A la vez, puesto que las resistencias de los jóvenes están muy ligadas
a malas experiencias, es necesario ayudarles a hacer un camino de curación de
ese mundo interior herido, de manera que puedan dar un paso para comprender y
reconciliarse con los seres humanos y con la sociedad.
273. Cuando se proponen
valores, hay que ir a poco, avanzar de diversas maneras de acuerdo con la edad
y con las posibilidades concretas de las personas, sin pretender aplicar
metodologías rígidas e inmutables. Los aportes valiosos de la psicología y de
las ciencias de la educación muestran la necesidad de un proceso gradual en la
consecución de cambios de comportamiento, pero también la libertad requiere
cauces y estímulos, porque abandonarla a sí misma no garantiza la maduración.
La libertad concreta, real, es limitada y condicionada.

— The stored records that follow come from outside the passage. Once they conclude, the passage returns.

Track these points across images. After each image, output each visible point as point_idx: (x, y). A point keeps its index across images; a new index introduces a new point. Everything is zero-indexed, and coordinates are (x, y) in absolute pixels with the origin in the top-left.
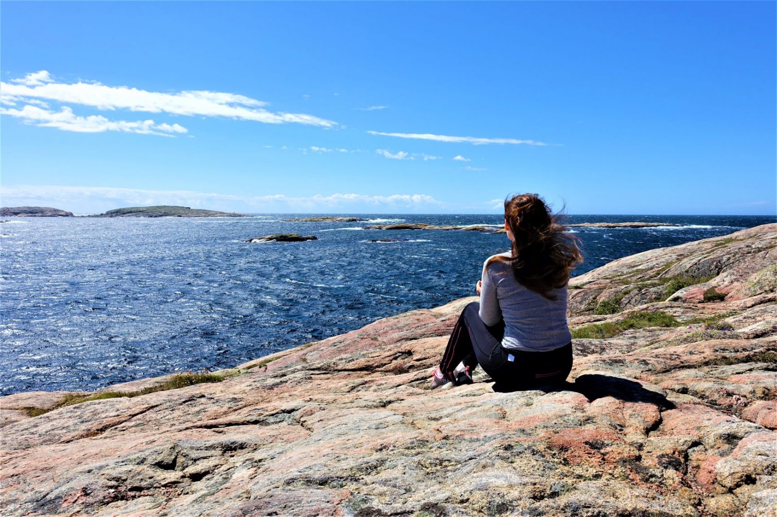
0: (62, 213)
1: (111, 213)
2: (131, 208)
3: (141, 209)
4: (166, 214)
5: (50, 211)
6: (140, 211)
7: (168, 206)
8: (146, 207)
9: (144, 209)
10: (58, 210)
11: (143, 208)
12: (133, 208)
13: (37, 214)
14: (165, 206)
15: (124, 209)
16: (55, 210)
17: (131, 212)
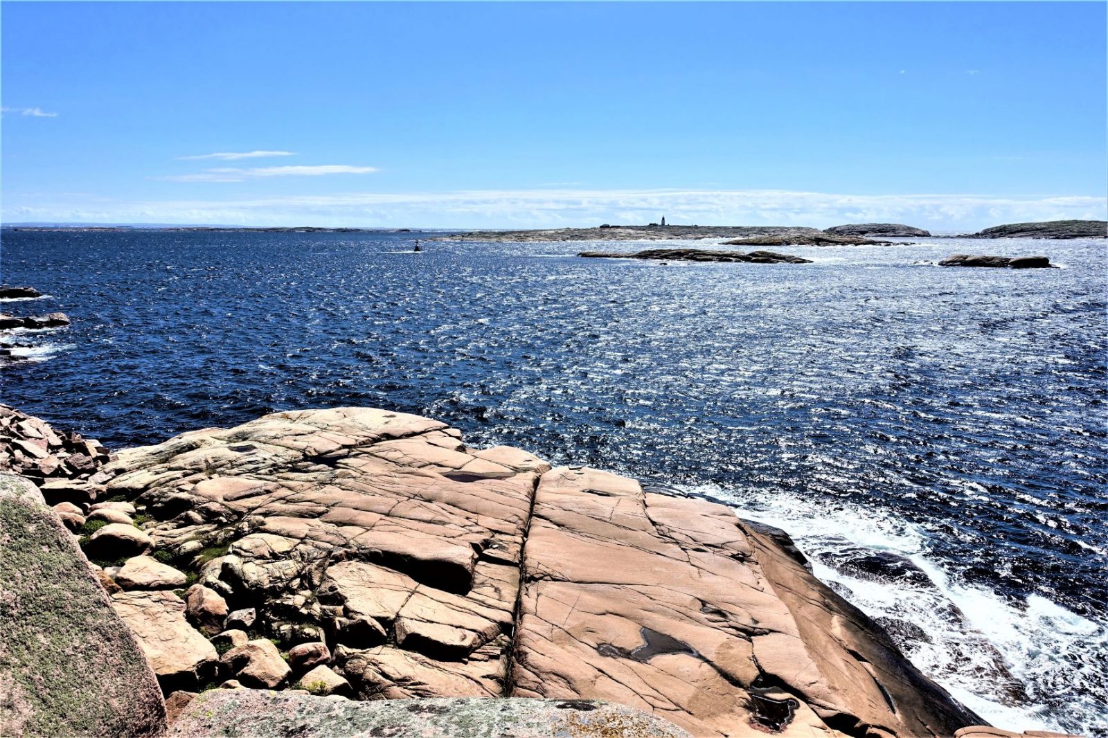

No es una pura
capacidad de elegir el bien con total espontaneidad. No siempre se distingue
adecuadamente entre acto «voluntario» y acto «libre». Alguien puede querer algo
malo con una gran fuerza de voluntad, pero a causa de una pasión irresistible o
de una mala educación. En ese caso, su decisión es muy voluntaria, no
contradice la inclinación de su querer, pero no es libre, porque se le ha
vuelto casi imposible no optar por ese mal.
Es lo que sucede con un adicto
compulsivo a la droga. Cuando la quiere lo hace con todas sus ganas, pero está
tan condicionado que por el momento no es capaz de tomar otra decisión. Por lo
tanto, su decisión es voluntaria, pero no es libre. No tiene sentido «dejar que
elija con libertad», ya que de hecho no puede elegir, y exponerlo a la droga
sólo aumenta la dependencia. Necesita la ayuda de los demás y un camino
educativo.
Notas a pie de página:
[292] Catequesis (20 mayo 2015): L’Osservatore
Romano, ed. semanal en lengua española, 22 de mayo de 2015, p. 16.